Saidiya Hartman’s Wayward Lives, Beautiful Experiments is an attempt to battle erasure, a determined strike against the archives’ purported silence regarding the lives of African-American women living in the direct shadow of slavery. In her “narrative written from nowhere, from the nowhere of the ghetto and the nowhere of utopia,” Hartman seeks to tell stories of young Black women at the turn of the twentieth century who were, she says, in “open rebellion” against the efforts to push them into “new forms of servitude” after Reconstruction. Hartman signals from the very start the extraordinary nature of her project. Opening with “A Note on Method,” she confronts head-on the particular difficulties with what she is attempting to do, and what mechanisms she used to surmount them:
Every historian of the multitude, the dispossessed, the subaltern, and the enslaved is forced to grapple with the power and the authority of the archive and the limits it sets on what can be known, whose perspective matters, and who is endowed with the gravity and authority of historical actor. In writing this account of the wayward, I have made use of a vast range of archival materials to represent the everyday experience and restless character of life in the city. I recreate the voices and use the words of these young women when possible and inhabit the intimate dimensions of their lives. The aim is to convey the sensory experience of the city and to capture the rich landscape of black social life. To this end, I employ a mode of close narration, a style which places the voice of narrator and character in inseparable relation, so that the vision, language, and rhythms of the wayward shape and arrange the text. The italicized phrases and lines are utterances from the chorus. The story is told from inside the circle.
By “wayward” Hartman means women who had run afoul of the law or flouted conventional expectations about gender norms and relations. The girls and women whose stories Hartman relates were real people, but she refers to them as “characters,” a choice that further distances the work from what we might called ordinary history, and alerts readers to the fact that more than the usual amount of imagination will be employed in her presentation. In her mind’s eye, the historian tries to see people she doesn’t really know and times in which she is not living. The prompts about how to do this come from the evidence that the historian is able to gather. Hartman’s prompts come from the
journals of rent collectors; surveys and monographs of sociologists; trial transcripts, slum photographs; reports of vice investigators, social workers, and parole officers; interviews with psychiatrists and psychologists; and prison case files.
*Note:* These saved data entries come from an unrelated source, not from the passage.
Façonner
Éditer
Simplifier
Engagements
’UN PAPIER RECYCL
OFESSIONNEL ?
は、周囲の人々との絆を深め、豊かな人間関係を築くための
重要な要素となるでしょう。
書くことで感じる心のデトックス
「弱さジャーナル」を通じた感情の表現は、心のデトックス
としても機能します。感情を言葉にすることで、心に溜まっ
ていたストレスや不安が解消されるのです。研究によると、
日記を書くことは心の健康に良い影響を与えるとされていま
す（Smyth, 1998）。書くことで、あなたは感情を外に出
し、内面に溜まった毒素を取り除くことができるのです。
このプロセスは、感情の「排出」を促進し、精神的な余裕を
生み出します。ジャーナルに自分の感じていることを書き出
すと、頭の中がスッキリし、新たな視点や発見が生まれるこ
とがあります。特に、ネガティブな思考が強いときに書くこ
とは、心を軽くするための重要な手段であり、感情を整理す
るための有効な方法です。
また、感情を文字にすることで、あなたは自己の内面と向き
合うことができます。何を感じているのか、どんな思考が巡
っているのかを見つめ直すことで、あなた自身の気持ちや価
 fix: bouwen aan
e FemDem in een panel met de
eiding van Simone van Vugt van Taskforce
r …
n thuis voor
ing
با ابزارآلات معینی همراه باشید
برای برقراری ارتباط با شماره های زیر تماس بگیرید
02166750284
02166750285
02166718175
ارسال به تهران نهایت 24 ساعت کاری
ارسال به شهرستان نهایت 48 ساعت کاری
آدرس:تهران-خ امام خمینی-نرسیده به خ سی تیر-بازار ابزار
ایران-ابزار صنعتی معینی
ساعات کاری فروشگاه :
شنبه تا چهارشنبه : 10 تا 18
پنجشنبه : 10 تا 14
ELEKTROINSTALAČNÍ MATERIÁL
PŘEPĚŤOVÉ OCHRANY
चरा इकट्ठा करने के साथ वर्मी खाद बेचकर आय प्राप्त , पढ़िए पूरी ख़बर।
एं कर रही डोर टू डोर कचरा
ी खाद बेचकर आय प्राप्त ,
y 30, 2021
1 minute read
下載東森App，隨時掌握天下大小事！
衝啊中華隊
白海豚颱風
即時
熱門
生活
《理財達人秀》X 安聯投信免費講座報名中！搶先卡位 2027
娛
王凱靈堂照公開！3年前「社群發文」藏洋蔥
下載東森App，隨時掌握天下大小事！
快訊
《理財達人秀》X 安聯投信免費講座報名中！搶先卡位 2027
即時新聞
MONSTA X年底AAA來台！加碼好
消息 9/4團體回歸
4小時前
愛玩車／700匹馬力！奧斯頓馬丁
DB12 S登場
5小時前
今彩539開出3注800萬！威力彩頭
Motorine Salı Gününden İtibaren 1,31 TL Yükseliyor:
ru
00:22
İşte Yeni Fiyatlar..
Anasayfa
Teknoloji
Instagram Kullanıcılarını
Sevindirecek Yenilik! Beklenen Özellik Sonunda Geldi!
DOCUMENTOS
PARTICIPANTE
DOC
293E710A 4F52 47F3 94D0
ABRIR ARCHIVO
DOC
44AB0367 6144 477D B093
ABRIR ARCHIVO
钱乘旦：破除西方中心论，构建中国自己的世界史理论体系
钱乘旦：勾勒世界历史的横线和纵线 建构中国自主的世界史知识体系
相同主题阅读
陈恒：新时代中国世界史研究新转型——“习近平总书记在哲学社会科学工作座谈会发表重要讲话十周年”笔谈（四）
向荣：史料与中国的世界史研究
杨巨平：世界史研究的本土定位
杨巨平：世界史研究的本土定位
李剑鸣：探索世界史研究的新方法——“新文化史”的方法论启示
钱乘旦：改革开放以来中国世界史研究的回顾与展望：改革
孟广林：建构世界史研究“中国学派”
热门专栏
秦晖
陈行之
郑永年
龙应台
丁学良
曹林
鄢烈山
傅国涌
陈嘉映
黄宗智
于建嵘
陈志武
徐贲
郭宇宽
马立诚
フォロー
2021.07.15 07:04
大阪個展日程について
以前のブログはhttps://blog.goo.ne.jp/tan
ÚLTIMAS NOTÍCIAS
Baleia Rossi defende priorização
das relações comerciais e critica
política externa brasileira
Although they wielded much less power, the sources who produced the documents upon which Hartman relies can, in some respects, be likened to enslavers viewing the enslaved. Both were self-interested observers, generally heedless of the inner lives of the people over whom they exercised power, and both told stories that justified the power they held. It is not simply that the stories of Hartman’s subjects have been submerged under the weight of their circumstances; it is that, when they do appear in the documentary record, the information found in these sources invariably paints the women and girls in a negative light. They are never portrayed as fully human, as fellow citizens of the republic. Instead, they are presented as mere problems—almost aliens—with which a presumptively fair and just dominant society had to contend. The system that controlled them is seldom cited for how it blighted their lives.